We you enter parallel region in open MP you request a no of threads.But the environment can choose to give you lower threads.
So we have to check how many threads we actually got and how many threads we asked.What if the user asks for 40000 threads or
any large number of threads ? You cant ask for more threads.There is a max level upto which the system can allot you the threads
Anything above that is not possible for the system to allot.So if we ask for above the optimal level,then the system allocates
the maximum possible and not what the user asked for.So we can cross check using the master thread.By master thread you can
get the actual no of threads allocated by the system.
if you notice the results,by increasing threads,there is a small issue you will find.The issue is that by increassing the
no of threads,the computational time will fall first to some extent and after that it almost becomes constant.Optimising this
futher is a bit difficult.There is also one more issue know as FALSE SHARING which we havent dealt with in our program.

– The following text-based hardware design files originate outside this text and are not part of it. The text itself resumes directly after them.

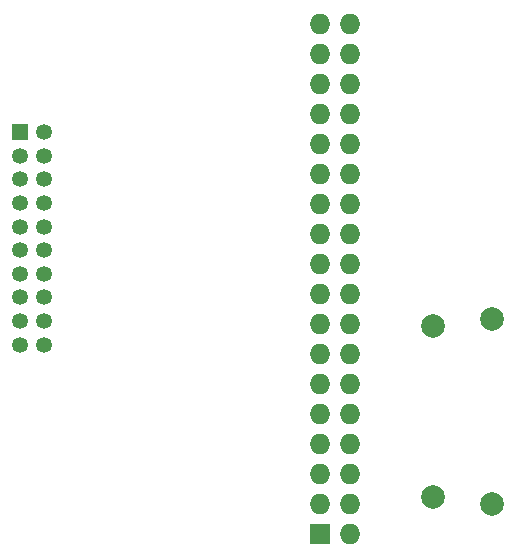
<source format=gbl>
G04 #@! TF.FileFunction,Copper,L2,Bot*
%FSLAX46Y46*%
G04 Gerber Fmt 4.6, Leading zero omitted, Abs format (unit mm)*
G04 Created by KiCad (PCBNEW 4.0.2-stable) date 18/11/2016 09:29:09 a.m.*
%MOMM*%
G01*
G04 APERTURE LIST*
%ADD10C,0.100000*%
%ADD11R,1.727200X1.727200*%
%ADD12O,1.727200X1.727200*%
%ADD13C,2.000000*%
%ADD14R,1.350000X1.350000*%
%ADD15C,1.350000*%
G04 APERTURE END LIST*
D10*
D11*
X88509000Y-110890000D03*
D12*
X91049000Y-110890000D03*
X88509000Y-108350000D03*
X91049000Y-108350000D03*
X88509000Y-105810000D03*
X91049000Y-105810000D03*
X88509000Y-103270000D03*
X91049000Y-103270000D03*
X88509000Y-100730000D03*
X91049000Y-100730000D03*
X88509000Y-98190000D03*
X91049000Y-98190000D03*
X88509000Y-95650000D03*
X91049000Y-95650000D03*
X88509000Y-93110000D03*
X91049000Y-93110000D03*
X88509000Y-90570000D03*
X91049000Y-90570000D03*
X88509000Y-88030000D03*
X91049000Y-88030000D03*
X88509000Y-85490000D03*
X91049000Y-85490000D03*
X88509000Y-82950000D03*
X91049000Y-82950000D03*
X88509000Y-80410000D03*
X91049000Y-80410000D03*
X88509000Y-77870000D03*
X91049000Y-77870000D03*
X88509000Y-75330000D03*
X91049000Y-75330000D03*
X88509000Y-72790000D03*
X91049000Y-72790000D03*
X88509000Y-70250000D03*
X91049000Y-70250000D03*
X88509000Y-67710000D03*
X91049000Y-67710000D03*
D13*
X103060200Y-108427600D03*
X103060200Y-92727600D03*
X98110200Y-107827600D03*
X98110200Y-93327600D03*
D14*
X63134400Y-76904800D03*
D15*
X63134400Y-78904800D03*
X63134400Y-80904800D03*
X63134400Y-82904800D03*
X63134400Y-84904800D03*
X63134400Y-86904800D03*
X63134400Y-88904800D03*
X63134400Y-90904800D03*
X63134400Y-92904800D03*
X63134400Y-94904800D03*
X65134400Y-76904800D03*
X65134400Y-78904800D03*
X65134400Y-80904800D03*
X65134400Y-82904800D03*
X65134400Y-84904800D03*
X65134400Y-86904800D03*
X65134400Y-88904800D03*
X65134400Y-90904800D03*
X65134400Y-92904800D03*
X65134400Y-94904800D03*
M02*

</source>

This issue can be solved using synchronisation.
*/
/*program-4:- In the above problem,you probably used an array to create space for each thread to store its partial sum.If array
elements happen to store a cache line,this leads to false sharing.Modify your above program to avoid false sharing due to the
sum array using synchronisation */
int main()
{
int num_steps=100000;
double step=1.0/num_steps;
int num_threads=3;
omp_set_num_threads(num_threads);
double pi=0.0;
#pragma omp parallel
{
double x;
double sum=0.0;
int i;
for(i=0;i<num_steps;i=i+num_threads)
{
x=(i+0.5)*step;
sum+=4.0/(1+x*x);
}
#pragma omp critical
{
pi+=sum*step;
}
}
cout<<pi<<endl;
}
/*there is also one more issue we have to deal with.Sometimes its difficult to spilt the loops if we have loop dependent
varaibles inside them. So we have to make sure that we dont have any loop dependent varibales inside our loops to make the
splitting easy.Lets take one example below and understand this carefully.*/
/*lets say we want to compute the average value of an array of elements.*/
int MAX = 100000;
double ave = 0.0;
double A[MAX];
for(int i=0;i<MAX;i++)
{
ave = ave +A[i]; //computing the sum of all the elements of A and storing in ave variable
}
ave = ave/MAX; //we will now divide by the number of elements in the array to get the average
/*notice the above programe carefully.it has loop dependencies.The value of ave variable in loop i,is dependent on the value
of the ave variable in loop i-1. So we have loop dependencies and in this case its difficult to the spilt the work among
different threads. So we have to take care of these slight things and make the program as loop independent as possible.